L’accord précise que l’élection sera supervisée par l’American Arbitration Association. L’administration de l’université a accepté de ne pas s’immiscer dans la campagne du syndicat et de demander à tous les superviseurs de rester neutres. L’administration a également accepté de reconnaître immédiatement le syndicat et d’entamer des négociations avec lui si une majorité des professeurs contractuels votent oui.
Ce sera une unité de négociation inclusive. Les professeurs du collège des sciences infirmières seront inclus, tout comme les professeurs qui effectuent des services universitaires. Seuls les professeurs contractuels dont les tâches sont à plus de 50 pour cent administratives – comme les directeurs de département et les doyens – ne feront pas partie de l’unité. La CFU-UAW a emprunté cette formule aux syndicats de professeurs à temps plein d’universités publiques comme Rutgers.
Le syndicat espère que cet accord servira de modèle à d’autres enseignants contractuels des universités privées.

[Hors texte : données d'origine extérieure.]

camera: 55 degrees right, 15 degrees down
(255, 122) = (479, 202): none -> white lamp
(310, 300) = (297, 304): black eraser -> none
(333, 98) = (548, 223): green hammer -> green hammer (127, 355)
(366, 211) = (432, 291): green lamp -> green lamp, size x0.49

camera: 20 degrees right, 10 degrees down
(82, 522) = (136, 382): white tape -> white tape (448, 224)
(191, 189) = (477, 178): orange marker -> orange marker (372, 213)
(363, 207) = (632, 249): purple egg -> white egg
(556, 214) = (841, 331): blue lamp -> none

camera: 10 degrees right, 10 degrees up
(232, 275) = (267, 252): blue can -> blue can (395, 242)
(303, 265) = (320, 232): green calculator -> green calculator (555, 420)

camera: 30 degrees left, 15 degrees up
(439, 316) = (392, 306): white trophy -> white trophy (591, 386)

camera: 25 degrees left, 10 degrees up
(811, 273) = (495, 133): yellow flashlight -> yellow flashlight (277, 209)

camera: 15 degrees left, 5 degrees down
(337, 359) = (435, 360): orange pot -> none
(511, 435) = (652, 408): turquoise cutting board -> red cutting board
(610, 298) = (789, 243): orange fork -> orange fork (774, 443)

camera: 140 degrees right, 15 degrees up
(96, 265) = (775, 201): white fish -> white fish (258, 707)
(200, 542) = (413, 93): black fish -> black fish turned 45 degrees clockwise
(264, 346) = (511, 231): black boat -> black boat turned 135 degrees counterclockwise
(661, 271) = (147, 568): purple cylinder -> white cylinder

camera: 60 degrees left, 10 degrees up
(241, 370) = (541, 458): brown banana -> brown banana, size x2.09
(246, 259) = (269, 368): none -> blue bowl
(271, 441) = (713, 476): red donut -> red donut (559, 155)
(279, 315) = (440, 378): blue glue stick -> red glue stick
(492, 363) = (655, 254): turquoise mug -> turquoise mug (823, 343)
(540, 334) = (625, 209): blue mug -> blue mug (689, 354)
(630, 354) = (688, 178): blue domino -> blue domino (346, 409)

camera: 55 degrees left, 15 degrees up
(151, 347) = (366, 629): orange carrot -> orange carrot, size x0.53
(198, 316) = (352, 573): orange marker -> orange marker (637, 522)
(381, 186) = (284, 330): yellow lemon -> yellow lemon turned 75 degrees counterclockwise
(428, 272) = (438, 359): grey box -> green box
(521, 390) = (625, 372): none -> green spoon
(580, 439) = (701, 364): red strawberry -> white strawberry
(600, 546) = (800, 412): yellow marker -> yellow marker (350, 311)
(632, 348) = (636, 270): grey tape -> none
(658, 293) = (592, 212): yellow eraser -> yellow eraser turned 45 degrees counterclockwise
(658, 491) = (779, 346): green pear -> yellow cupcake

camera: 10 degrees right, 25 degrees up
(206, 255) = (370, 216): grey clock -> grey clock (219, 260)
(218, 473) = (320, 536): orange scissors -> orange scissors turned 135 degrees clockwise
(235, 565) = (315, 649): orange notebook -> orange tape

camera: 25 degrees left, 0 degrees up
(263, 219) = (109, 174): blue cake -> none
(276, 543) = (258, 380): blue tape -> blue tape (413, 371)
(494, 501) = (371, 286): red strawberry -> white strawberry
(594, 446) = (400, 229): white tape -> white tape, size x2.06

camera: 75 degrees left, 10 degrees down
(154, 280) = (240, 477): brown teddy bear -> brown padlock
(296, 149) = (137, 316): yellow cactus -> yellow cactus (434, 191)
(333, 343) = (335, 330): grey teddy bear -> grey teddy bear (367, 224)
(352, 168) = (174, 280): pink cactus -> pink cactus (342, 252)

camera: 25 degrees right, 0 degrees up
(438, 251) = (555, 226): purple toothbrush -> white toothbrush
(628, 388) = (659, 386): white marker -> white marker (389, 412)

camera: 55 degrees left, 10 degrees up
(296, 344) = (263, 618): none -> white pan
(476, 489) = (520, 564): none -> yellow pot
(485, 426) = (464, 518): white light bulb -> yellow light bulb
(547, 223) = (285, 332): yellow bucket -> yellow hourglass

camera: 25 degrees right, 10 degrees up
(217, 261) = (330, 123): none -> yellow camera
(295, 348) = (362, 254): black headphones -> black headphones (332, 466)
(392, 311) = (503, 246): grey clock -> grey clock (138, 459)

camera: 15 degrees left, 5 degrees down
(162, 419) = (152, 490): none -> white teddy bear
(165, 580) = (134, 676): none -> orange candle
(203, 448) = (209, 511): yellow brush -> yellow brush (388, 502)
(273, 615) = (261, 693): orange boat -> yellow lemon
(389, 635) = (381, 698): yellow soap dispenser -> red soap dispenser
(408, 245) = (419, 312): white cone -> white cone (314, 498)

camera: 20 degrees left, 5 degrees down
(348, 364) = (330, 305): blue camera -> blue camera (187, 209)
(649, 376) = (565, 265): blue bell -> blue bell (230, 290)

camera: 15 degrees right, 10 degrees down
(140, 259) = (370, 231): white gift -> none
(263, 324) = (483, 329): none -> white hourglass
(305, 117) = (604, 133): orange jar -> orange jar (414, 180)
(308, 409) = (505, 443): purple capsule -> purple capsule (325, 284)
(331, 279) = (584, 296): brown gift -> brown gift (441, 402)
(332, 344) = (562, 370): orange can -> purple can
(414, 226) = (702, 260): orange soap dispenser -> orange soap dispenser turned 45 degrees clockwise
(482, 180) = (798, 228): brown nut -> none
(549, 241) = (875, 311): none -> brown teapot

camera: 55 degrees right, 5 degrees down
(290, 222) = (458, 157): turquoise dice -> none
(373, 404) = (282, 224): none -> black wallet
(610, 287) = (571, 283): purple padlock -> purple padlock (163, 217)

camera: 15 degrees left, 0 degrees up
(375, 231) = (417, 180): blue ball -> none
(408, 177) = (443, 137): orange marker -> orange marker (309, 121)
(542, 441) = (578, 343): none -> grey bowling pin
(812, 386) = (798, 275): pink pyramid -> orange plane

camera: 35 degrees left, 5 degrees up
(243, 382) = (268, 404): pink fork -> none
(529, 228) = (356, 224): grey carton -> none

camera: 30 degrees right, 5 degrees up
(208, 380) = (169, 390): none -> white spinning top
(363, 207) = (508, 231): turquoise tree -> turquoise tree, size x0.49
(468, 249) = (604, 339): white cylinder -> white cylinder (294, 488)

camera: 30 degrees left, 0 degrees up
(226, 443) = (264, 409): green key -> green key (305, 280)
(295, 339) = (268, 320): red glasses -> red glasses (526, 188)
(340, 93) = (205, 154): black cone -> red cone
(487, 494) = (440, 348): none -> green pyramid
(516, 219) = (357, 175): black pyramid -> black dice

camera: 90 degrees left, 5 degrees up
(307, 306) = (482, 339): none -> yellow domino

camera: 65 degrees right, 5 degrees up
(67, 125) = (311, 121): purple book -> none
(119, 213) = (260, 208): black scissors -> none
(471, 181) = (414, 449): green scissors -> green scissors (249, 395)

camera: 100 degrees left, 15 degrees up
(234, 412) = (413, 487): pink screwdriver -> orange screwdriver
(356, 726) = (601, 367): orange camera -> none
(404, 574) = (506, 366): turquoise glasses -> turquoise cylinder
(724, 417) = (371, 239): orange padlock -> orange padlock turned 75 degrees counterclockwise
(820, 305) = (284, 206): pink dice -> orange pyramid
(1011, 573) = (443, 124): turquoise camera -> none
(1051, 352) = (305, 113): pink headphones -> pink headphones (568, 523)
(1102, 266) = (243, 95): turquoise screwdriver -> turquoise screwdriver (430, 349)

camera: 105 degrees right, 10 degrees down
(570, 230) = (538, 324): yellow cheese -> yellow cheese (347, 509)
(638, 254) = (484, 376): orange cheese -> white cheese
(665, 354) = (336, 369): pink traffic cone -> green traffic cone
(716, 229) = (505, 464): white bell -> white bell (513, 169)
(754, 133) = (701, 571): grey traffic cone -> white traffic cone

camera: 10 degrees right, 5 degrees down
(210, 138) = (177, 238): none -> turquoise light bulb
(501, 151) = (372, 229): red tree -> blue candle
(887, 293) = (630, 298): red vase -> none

Rodriguez a déclaré qu’elle était « ravie » qu’elle et ses collègues de l’école de sciences infirmières puissent voter lors des prochaines élections syndicales et participer au processus de négociation. « Nous voulons offrir la meilleure expérience d’apprentissage aux étudiants », a-t-elle déclaré. « Afin de pouvoir offrir une éducation de haute qualité, nous devons avoir le droit de voter sur les questions et les conditions qui nous intéressent et qui ont une influence sur nous. »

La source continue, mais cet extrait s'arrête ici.